Is less really better? Eliminating 3- and 4-bed ward rooms in long-term care homes
While Ontario’s directive limiting the number of beds in ward rooms in long-term care homes (LTCH) addresses important ethical questions, it also may have unintended consequences.
The COVID-19 pandemic has significantly impacted the safety, functioning and management of LTCHs across the province and has accounted for more than 1,800 deaths. On Aug. 28, Ontario issued Directive #3 for Long-term Care Homes under the Long-term Care Homes Act. Under this directive, both new admissions and re-admissions “from the community or from a hospital (including ALC patients) to a long-term care home or retirement home can occur if: … The resident is placed in a room with no more than one (1) other resident. That is, there shall be no further placement of residents in three or four bed ward rooms.”
Eliminating three- and four-bed ward rooms provides several potential benefits that improve safety and care. First and foremost, it reduces the risk of cross infection between residents and staff. Fewer residents per room will decrease the spread of the virus, resulting in decreased morbidity and mortality. Furthermore, some residents may be pleased to have more privacy and a larger room. With fewer residents housed on site, all residents may benefit from more direct care (provided staffing is maintained).
However, from a system perspective, this change represents a significant net loss in LTCH beds. Will these beds be replaced? If so, where will they go? Prior to COVID-19, wait times for LTCH beds among patients in acute care and Complex Continuing Care/Complex Rehab were long; they will now be substantially longer. This exerts significant pressure on discharge planners from a patient flow perspective.
From a home’s perspective, fewer residents will result in a significant revenue loss. Some homes will hire fewer staff, adversely impacting care. Others may cease to operate and thus create a void.

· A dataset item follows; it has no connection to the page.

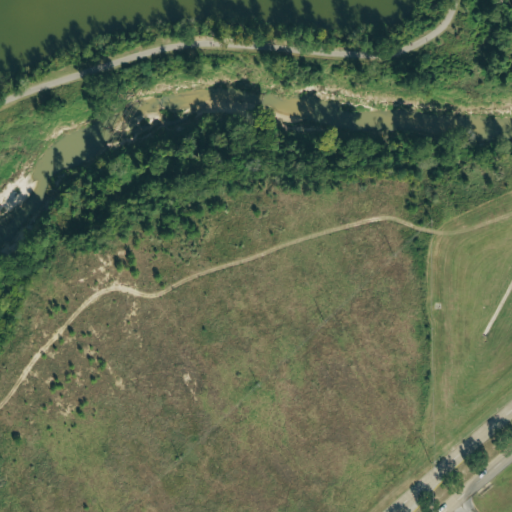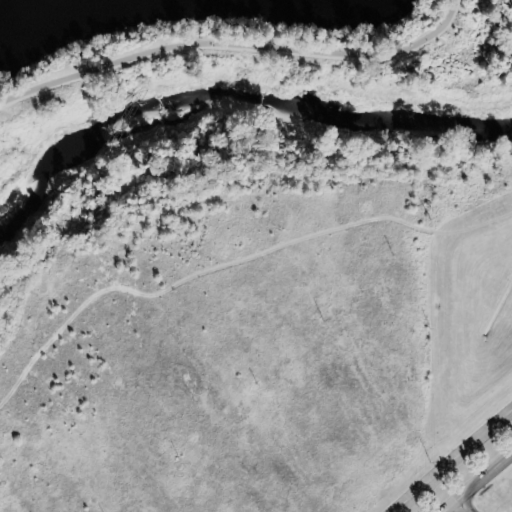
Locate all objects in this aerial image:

With fewer staff required, workers who seek a living wage will be forced to take on additional work in other homes. The pandemic has proven that employment in multi-institutions increases the chance of cross contamination and thus puts lives at risk.
A psychosocial burden likely to impact some residents is the loss of the community and social support established through years of friendship with fellow residents in ward rooms. This loss could intensify feelings of isolation and loneliness, impacting quality of life and ability to thrive.

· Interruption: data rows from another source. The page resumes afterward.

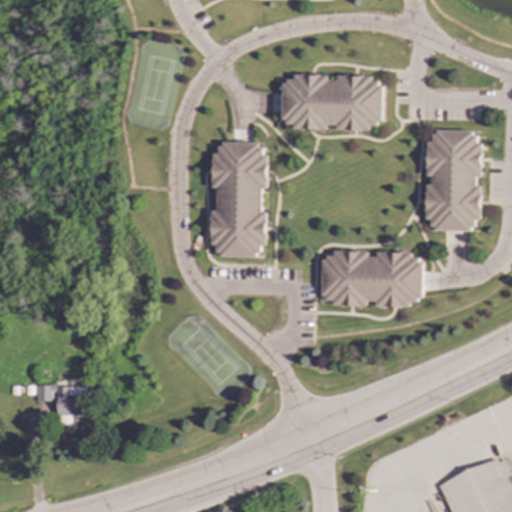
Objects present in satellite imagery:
road: (410, 19)
road: (191, 34)
road: (235, 98)
building: (331, 102)
building: (332, 103)
road: (434, 105)
road: (185, 114)
building: (453, 181)
building: (453, 181)
building: (239, 200)
building: (239, 200)
road: (506, 214)
building: (371, 279)
building: (371, 280)
road: (288, 288)
building: (63, 399)
building: (64, 399)
road: (315, 437)
road: (437, 456)
road: (31, 458)
road: (317, 475)
building: (479, 489)
building: (479, 489)
road: (119, 511)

A further concern is how new admissions and re-admissions are to be treated equitably. The directive does not provide guidance on handling current residents in three- and four-bed ward rooms. The options are problematic with no optimal solutions.
We propose that when a bed becomes available in a single or double room, a resident is moved from a ward room into that bed. Keep other residents in three- or four-bed ward rooms until they transfer to hospital or die, then remove the bed from the system. This, however, will mean that hospital patient flow will continue to be a major concern. But if we give hospital patients priority over residents awaiting transfer from the three- or four-bed room, the latter group would never be transferred.

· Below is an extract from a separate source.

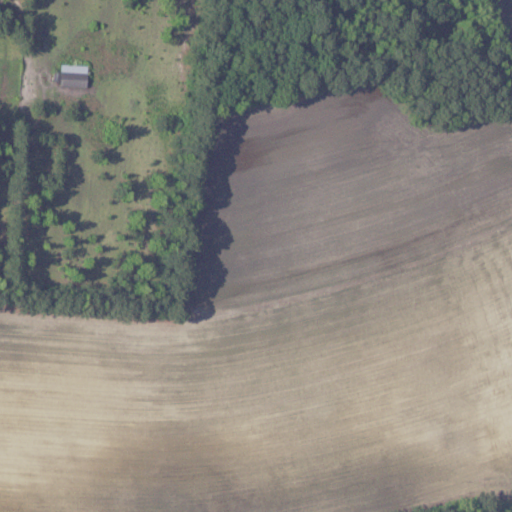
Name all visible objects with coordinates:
building: (69, 75)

Then there is the issue of cost for patients. Normally, residents of single and double rooms are charged a premium. Now that the choice of room is significantly reduced, will residents still be charged a premium? This would disproportionately affect economically disadvantaged residents, the usual occupants of ward rooms.
A consideration likely to ease the transition would be modifying LTCH regulations that currently state a resident’s bed will be held for a maximum of 30 or 60 days for medical or psychiatric absences, respectively. During this transition, could the bed be held for a longer period? Furthermore, during a medical or psychiatric absence should LTCH charge the co-payment to residents waiting to return?
Additionally, there is no indication of how disputes between new admissions or returning residents will be handled. Disputes between hospitals and LTCH about returning residents should be referred to the local placement coordinator/ office. Unresolved issues should be escalated within the relevant Local Health Integration Network (LHiN) or Health Team.
Many LTCH residents prefer to live out their last days in a setting consistent with their faith, culture or language. With fewer beds in the system and pressure for hospitals to discharge patients, will there be fewer opportunities to provide ethno-culturally appropriate settings of care? Given the diversity of Ontario, pressure to address cultural, faith and linguistic needs in LTCH can only mount.
The authors have no conflicts of interest to declare.